Vorgegebener Text —
◇ ◇ ◇ ◇ ◇ ◇ ◇
Die Physiotherapie behandelt nicht nur

 

  • die Beweglichkeit der Gliedmaßen, sondern auch
  • die Stabilität des Rumpfes,
  • die Gangsicherheit,
  • mitunter auch die Kondition und
  • die körperliche Verfassung,

 

die man immer mitbedenken muss.

 

 

Ergotherapie:

 

In der Ergotherapie wird die Sensibilität und Beweglichkeit in der Armmuskulatur und generell des Armes therapiert, aber auch Dinge wie Orientierung im Raum oder Alltagsaktivitäten, werden hier mitbehandelt.

 

Der Ergotherapeut ist oftmals auch dafür zuständig, mit dem Patienten zu trainieren, wie gehe ich einkaufen und wie gehe ich was an.

Das gehört auch dazu, weil nach einem Schlaganfall oft nicht nur die Sensorik oder das Sprachzentrum betroffen sind, sondern auch das räumliche Denken und die Konzentrationsfähigkeit.

 

 

Oft gibt es auch Defizite im Gesichtsfeld. Diese Patienten sehen zum Teil nicht mehr alles, was sie sehen könnten, weil das Gesichtsfeld einschränkt ist.

 

 

Logopädie

 

Die Logopädie behandelt Sprach- Sprech- und Schluckstörungen, die ebenfalls im Zuge von Schlaganfällen auftreten können.

 

Neuropsychologie:

 

Die Neuropsychologie ist eine Disziplin, welche

 

  • Konzentrationsfähigkeit,
  • Gedächtnis,
  • Handlungsplanung und
  • Handlungsabläufe


trainiert.
◇ ◇ ◇ ◇ ◇ ◇ ◇
Ziel der Übung — Welche Störungen behandelt die Logopädie laut dem Text über die Therapien nach einem Schlaganfall?

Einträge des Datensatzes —
◇ ◇ ◇ ◇ ◇ ◇ ◇
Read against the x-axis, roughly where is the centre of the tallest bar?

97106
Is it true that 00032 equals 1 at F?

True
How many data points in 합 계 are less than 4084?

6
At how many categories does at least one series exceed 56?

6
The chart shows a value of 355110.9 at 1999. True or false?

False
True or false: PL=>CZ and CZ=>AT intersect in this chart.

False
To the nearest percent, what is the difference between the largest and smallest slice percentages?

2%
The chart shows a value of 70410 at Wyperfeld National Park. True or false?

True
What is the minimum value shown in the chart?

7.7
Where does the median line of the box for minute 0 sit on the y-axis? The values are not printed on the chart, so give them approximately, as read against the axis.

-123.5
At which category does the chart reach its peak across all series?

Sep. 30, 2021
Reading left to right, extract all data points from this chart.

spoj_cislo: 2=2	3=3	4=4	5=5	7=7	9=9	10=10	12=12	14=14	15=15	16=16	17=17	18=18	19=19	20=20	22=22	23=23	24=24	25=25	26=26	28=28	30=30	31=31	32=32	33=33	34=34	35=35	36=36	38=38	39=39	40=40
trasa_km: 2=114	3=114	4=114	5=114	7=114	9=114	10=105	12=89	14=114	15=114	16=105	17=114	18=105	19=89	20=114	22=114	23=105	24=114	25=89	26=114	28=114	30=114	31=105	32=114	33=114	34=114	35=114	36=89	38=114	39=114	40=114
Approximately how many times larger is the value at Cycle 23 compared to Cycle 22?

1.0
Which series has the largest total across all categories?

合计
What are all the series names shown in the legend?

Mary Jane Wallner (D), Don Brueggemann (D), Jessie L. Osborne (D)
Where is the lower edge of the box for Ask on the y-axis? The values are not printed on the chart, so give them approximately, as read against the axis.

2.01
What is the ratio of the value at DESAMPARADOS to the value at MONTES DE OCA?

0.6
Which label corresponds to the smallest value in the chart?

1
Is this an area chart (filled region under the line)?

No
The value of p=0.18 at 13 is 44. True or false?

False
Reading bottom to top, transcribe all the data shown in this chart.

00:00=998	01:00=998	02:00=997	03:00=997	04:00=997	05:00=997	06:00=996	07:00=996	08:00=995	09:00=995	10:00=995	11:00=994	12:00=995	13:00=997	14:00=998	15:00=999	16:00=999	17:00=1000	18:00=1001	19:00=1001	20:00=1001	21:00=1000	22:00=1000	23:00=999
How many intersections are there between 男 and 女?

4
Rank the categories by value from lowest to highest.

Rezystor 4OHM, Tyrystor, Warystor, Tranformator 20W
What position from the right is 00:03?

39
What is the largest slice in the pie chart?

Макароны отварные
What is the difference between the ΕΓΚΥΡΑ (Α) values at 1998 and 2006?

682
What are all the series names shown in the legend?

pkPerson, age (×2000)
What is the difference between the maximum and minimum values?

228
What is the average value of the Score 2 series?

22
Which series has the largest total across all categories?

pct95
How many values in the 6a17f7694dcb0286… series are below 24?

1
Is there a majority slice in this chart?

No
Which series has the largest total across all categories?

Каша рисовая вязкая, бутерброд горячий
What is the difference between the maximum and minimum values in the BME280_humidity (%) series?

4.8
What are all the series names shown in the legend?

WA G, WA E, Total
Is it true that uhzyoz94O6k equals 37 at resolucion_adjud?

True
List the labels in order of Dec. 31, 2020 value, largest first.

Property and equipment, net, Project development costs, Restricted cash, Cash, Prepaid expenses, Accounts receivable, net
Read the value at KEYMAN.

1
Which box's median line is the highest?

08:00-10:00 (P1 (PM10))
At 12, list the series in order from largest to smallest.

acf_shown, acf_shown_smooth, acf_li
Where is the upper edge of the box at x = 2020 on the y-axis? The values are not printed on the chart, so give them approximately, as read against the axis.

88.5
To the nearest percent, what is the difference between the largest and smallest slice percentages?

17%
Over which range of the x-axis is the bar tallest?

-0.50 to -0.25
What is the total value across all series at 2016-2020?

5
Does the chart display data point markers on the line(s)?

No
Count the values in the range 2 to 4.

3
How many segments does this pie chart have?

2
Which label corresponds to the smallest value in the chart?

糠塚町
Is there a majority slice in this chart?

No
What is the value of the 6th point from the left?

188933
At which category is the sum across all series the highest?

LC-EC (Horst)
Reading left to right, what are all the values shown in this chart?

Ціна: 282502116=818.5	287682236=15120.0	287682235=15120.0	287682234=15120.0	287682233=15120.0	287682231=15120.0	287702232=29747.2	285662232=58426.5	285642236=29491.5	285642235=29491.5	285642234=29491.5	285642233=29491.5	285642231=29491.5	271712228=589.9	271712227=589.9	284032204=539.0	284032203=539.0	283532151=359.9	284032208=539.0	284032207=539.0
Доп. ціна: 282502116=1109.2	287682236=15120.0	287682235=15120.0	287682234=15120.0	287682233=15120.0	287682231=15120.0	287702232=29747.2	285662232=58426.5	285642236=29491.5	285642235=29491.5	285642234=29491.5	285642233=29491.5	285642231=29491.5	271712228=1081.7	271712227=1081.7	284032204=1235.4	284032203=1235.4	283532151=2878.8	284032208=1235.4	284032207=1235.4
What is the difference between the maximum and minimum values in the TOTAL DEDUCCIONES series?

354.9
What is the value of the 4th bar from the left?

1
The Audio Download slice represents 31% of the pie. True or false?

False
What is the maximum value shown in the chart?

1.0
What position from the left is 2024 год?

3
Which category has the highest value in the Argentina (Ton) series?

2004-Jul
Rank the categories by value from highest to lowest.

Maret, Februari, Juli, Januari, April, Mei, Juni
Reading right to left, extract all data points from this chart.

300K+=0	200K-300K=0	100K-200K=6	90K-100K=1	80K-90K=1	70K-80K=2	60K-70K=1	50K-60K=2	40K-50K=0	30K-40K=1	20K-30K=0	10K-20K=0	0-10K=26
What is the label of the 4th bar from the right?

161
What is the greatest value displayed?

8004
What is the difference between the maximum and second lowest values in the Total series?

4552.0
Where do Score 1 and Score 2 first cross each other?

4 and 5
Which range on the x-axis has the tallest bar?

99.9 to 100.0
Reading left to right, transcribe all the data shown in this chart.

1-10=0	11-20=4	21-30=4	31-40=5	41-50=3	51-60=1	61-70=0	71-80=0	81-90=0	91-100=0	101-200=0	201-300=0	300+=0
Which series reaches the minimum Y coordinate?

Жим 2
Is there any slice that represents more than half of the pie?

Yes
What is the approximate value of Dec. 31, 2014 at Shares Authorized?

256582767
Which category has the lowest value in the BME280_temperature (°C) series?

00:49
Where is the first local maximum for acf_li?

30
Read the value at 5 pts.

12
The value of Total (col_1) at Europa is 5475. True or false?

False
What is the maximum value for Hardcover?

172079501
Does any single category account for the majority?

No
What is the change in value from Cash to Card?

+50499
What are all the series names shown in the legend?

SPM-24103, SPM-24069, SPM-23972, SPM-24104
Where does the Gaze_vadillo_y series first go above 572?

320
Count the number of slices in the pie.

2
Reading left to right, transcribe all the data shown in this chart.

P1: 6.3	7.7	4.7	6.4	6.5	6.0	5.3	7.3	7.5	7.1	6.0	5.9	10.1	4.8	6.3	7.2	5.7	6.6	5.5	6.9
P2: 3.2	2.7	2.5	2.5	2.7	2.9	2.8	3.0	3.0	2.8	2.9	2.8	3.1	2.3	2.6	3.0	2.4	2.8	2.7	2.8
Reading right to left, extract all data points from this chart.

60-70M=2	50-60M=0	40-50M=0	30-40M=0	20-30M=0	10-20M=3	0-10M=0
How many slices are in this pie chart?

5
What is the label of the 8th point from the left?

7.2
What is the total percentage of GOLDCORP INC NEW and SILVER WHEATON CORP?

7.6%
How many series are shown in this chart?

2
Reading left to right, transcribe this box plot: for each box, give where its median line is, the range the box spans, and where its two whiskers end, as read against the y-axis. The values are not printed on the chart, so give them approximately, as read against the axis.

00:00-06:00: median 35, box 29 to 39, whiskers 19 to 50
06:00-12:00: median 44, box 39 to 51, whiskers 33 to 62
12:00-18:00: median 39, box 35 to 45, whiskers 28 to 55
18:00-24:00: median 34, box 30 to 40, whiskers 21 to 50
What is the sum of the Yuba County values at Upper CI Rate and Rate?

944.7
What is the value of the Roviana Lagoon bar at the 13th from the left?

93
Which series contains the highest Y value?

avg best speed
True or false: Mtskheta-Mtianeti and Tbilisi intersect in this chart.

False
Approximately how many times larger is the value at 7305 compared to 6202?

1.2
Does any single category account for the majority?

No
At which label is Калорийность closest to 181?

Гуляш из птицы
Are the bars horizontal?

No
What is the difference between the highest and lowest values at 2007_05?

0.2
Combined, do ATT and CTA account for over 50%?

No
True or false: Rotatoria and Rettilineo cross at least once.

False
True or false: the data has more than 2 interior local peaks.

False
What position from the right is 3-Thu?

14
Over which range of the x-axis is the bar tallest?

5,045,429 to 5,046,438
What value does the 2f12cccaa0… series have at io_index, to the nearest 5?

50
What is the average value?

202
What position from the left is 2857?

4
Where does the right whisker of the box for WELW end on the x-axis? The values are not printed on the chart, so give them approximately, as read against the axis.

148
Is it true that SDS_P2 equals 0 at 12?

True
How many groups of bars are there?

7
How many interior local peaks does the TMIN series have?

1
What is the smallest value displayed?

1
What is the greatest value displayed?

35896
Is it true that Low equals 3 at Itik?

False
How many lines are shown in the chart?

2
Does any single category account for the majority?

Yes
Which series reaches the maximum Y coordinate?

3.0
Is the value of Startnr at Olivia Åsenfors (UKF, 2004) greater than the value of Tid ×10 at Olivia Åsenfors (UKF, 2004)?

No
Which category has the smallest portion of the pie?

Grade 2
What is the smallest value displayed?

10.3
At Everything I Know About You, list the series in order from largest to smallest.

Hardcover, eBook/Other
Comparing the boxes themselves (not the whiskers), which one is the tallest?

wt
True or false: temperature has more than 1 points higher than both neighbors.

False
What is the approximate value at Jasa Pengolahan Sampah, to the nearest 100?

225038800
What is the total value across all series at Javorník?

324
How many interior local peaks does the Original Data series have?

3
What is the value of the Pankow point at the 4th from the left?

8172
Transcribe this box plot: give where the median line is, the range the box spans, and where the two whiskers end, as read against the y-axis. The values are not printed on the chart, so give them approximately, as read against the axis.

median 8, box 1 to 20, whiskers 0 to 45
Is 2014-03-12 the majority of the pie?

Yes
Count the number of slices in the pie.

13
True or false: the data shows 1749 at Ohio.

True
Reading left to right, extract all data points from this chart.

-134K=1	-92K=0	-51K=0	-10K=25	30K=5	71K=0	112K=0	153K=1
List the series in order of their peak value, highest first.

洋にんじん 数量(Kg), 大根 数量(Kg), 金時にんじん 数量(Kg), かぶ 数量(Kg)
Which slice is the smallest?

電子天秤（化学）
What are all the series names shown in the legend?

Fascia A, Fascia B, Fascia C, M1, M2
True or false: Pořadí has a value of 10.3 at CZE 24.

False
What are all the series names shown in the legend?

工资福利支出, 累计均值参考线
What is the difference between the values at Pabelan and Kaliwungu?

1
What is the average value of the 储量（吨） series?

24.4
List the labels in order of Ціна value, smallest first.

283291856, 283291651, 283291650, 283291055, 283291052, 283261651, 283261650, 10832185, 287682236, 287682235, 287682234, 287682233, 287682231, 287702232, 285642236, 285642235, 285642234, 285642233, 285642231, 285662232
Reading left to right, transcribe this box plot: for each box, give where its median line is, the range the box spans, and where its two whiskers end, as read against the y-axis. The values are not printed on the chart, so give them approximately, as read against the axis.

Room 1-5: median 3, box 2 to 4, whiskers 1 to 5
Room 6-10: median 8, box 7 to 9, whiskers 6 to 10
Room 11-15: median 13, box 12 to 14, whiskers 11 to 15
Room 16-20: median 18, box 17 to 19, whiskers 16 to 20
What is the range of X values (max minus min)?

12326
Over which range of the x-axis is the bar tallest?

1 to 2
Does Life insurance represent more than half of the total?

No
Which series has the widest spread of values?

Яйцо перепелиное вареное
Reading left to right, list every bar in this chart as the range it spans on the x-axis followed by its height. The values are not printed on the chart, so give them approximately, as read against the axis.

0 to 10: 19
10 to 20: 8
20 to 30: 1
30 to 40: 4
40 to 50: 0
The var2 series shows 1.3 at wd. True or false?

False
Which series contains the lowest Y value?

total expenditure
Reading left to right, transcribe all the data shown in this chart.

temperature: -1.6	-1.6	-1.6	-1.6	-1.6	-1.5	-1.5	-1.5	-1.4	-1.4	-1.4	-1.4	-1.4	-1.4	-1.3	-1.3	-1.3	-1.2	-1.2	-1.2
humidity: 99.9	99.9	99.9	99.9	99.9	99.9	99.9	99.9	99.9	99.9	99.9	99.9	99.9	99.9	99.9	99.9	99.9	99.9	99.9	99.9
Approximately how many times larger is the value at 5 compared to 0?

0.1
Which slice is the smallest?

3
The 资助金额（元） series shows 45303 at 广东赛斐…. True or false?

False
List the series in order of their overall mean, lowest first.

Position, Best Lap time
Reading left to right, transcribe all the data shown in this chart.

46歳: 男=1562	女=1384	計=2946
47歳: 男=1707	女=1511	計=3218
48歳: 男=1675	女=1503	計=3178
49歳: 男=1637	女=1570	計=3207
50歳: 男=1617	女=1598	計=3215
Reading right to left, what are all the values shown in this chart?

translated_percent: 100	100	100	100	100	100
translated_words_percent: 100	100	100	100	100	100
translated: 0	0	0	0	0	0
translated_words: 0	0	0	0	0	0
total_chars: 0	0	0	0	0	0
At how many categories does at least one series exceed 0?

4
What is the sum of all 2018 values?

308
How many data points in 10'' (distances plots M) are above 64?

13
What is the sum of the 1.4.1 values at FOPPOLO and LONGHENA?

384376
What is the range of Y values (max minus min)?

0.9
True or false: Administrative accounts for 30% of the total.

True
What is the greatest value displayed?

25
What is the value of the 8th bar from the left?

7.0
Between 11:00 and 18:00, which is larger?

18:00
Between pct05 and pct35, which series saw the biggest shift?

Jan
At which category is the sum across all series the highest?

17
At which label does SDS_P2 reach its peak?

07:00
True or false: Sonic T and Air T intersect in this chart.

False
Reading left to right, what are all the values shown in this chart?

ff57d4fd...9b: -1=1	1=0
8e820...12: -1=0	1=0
◇ ◇ ◇ ◇ ◇ ◇ ◇
Lösung der Aufgabe — Sprach-, Sprech- und Schluckstörungen.